WORK INSTRUCTION: Wherever a line in the material contains the word "horses", copy that line.

- - - -

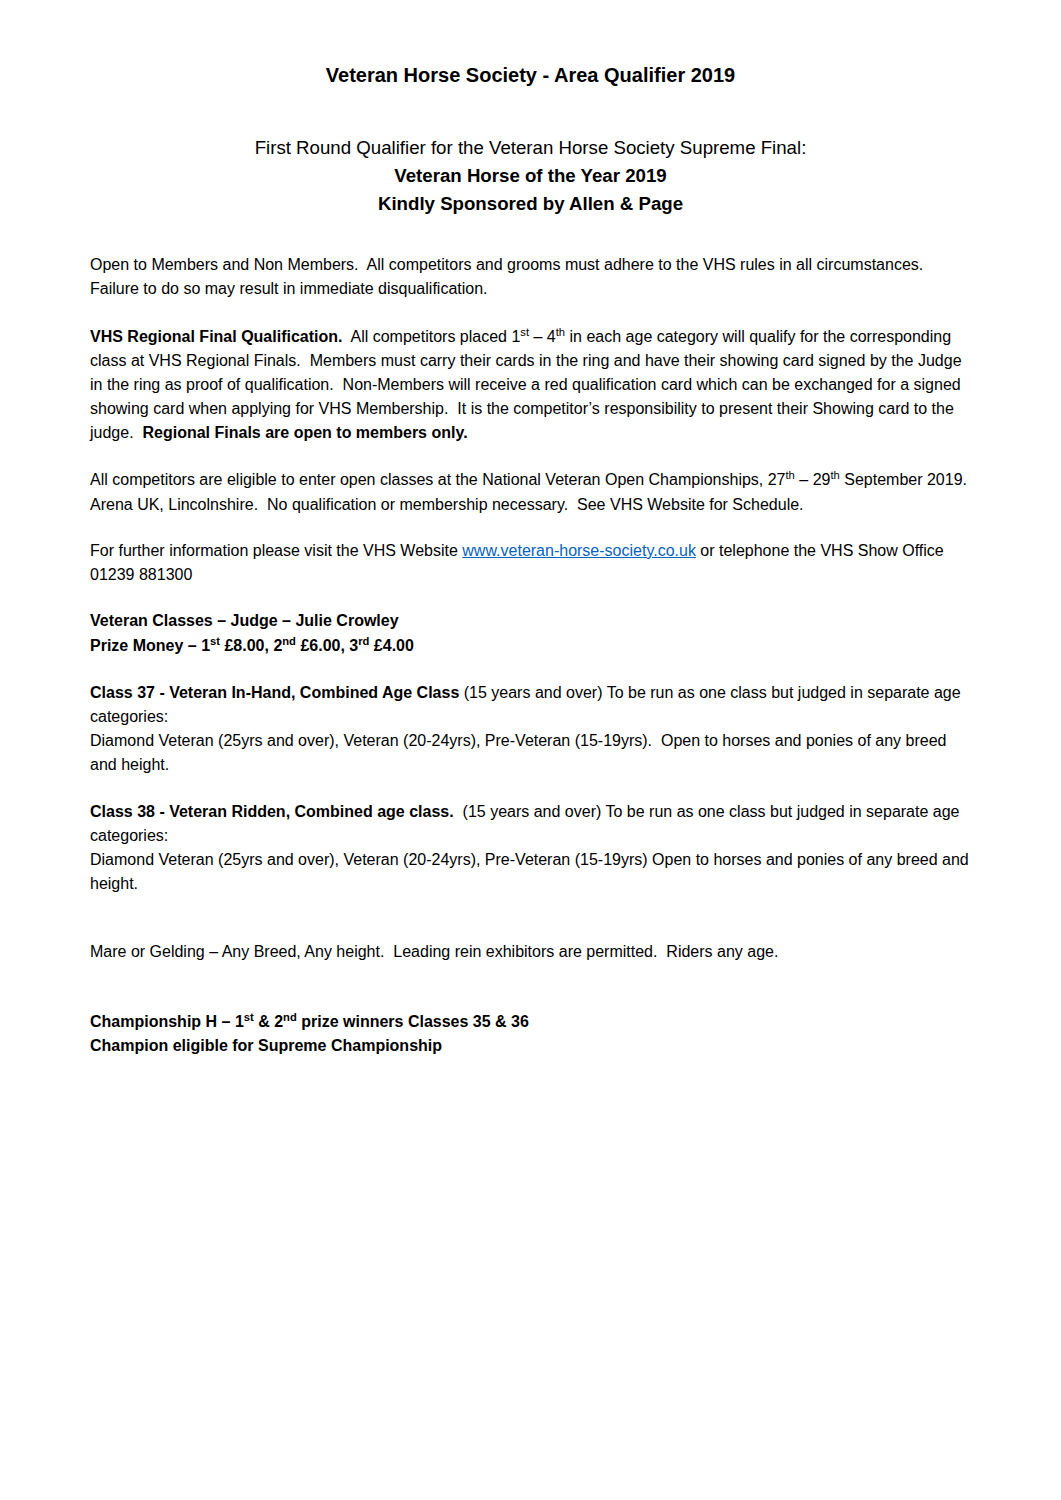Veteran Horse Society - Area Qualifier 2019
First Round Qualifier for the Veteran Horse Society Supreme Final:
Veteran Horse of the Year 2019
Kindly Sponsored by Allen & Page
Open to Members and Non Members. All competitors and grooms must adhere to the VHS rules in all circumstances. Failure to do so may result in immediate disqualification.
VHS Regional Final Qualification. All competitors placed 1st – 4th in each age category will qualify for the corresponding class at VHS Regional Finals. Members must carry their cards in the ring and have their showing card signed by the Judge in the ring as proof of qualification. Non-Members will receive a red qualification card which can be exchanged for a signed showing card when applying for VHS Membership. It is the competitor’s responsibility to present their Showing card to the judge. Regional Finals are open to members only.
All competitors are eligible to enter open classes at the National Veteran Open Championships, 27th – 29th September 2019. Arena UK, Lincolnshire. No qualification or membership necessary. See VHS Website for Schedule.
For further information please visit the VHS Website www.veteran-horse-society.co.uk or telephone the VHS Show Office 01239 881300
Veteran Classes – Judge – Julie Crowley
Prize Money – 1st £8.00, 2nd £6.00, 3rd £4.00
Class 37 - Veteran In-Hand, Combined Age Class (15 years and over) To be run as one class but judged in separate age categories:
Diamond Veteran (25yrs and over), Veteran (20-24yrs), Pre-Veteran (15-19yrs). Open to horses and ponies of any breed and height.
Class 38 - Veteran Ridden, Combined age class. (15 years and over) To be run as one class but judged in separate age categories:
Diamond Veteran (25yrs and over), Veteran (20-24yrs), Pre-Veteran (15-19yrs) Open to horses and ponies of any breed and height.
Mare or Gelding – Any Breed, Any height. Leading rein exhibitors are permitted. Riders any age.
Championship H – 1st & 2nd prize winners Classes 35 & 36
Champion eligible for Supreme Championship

- - - -

THE COMPLETED TASK:
Diamond Veteran (25yrs and over), Veteran (20-24yrs), Pre-Veteran (15-19yrs). Open to horses and ponies of any breed and height.
Diamond Veteran (25yrs and over), Veteran (20-24yrs), Pre-Veteran (15-19yrs) Open to horses and ponies of any breed and height.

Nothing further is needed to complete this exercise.